* Trecho citado *
Como os ataques de 11 de setembro mudaram o mundo

Guerras em dois países, o surgimento de diversos grupos terroristas, mudanças na lei de vigilância, a criação de uma prisão americana em território cubano e uma nova moral dos americanos são legados dos atentados do dia 11 de setembro de 2001. A segunda torre do World Trade Center é atingida por avião e explode em chamas durante atentado do 11 de Setembro em Nova York
Chao Soi Cheong/AP/Arquivo
No dia 30 de agosto de 2021, o general americano Kenneth McKenzie fez um anúncio aos repórteres que cobrem o governo dos Estados Unidos: “Estou aqui para anunciar o fim da nossa retirada do Afeganistão e o fim da missão militar para retirar cidadãos norte-americanos. Isso significa o fim do componente militar da retirada e também o fim da missão que começou no Afeganistão logo após o 11 de setembro de 2001”.

* Trabalho pedido *
De acordo com o trecho citado sobre os ataques de 11 de setembro, em que data o general Kenneth McKenzie anunciou o fim da retirada do Afeganistão?

* Dados fornecidos *
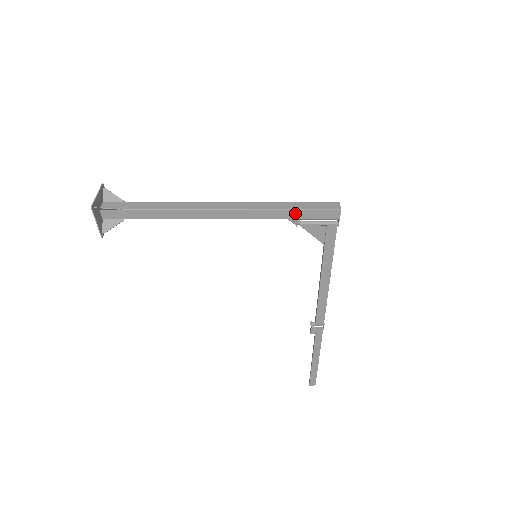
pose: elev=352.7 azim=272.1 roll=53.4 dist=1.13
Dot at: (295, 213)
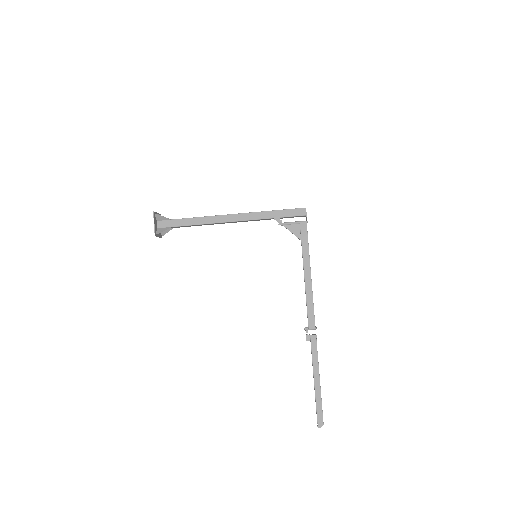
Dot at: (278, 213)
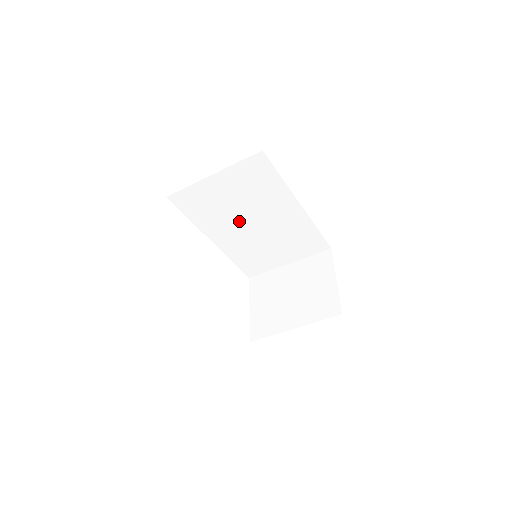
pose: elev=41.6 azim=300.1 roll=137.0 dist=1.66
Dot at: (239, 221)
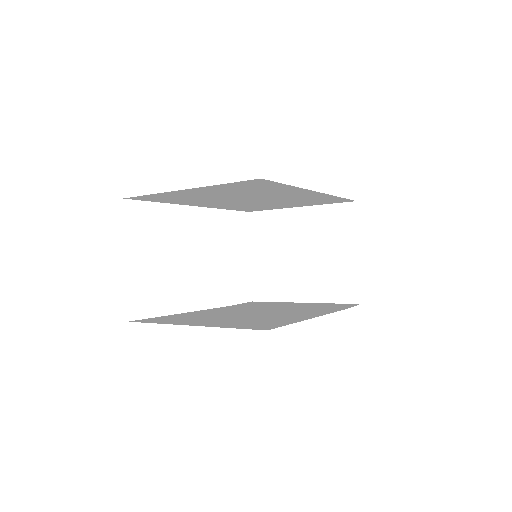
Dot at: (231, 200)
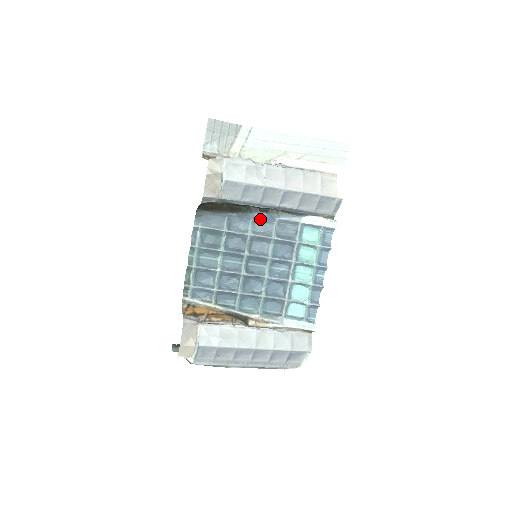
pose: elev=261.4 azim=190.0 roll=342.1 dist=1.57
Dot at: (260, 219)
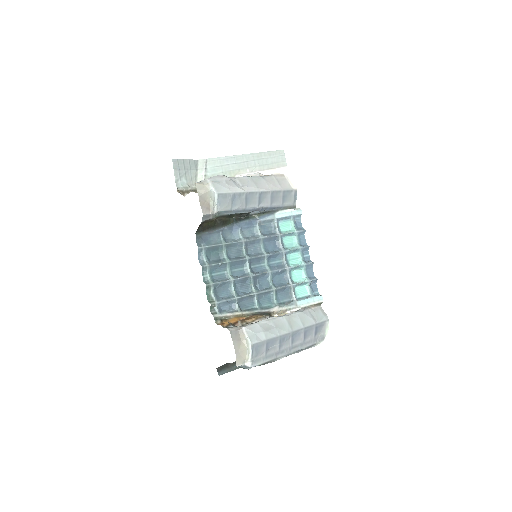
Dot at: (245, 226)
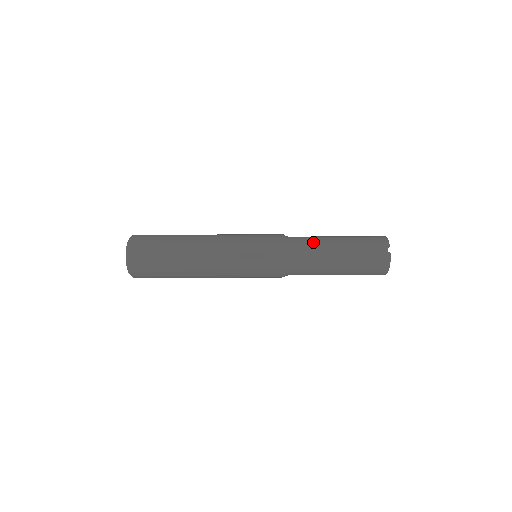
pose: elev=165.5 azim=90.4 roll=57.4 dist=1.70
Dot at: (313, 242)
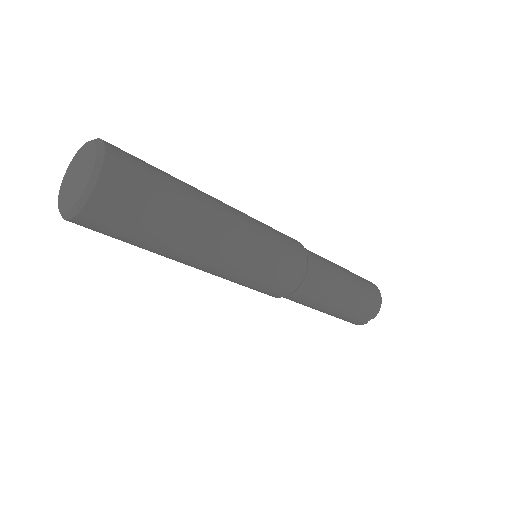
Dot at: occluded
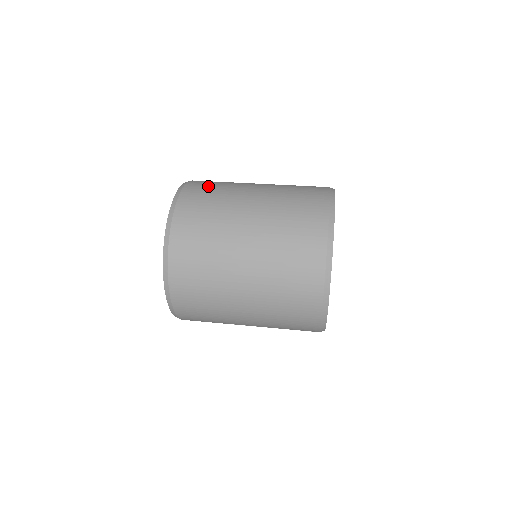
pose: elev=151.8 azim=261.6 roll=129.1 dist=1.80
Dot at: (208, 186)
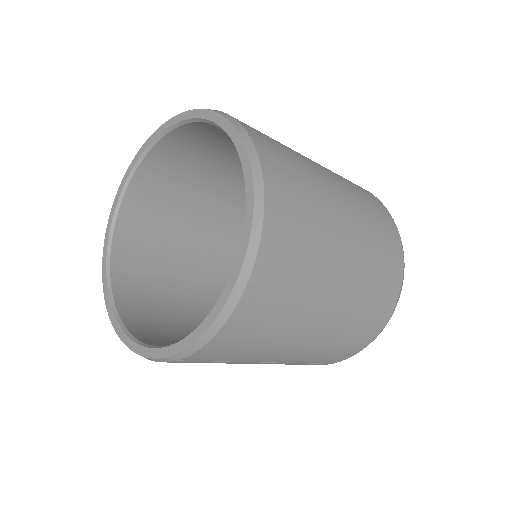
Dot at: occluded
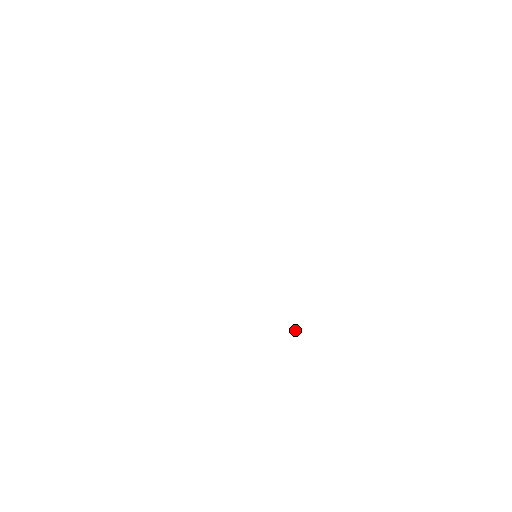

* Resposta final *
Em 30 de agosto de 2021.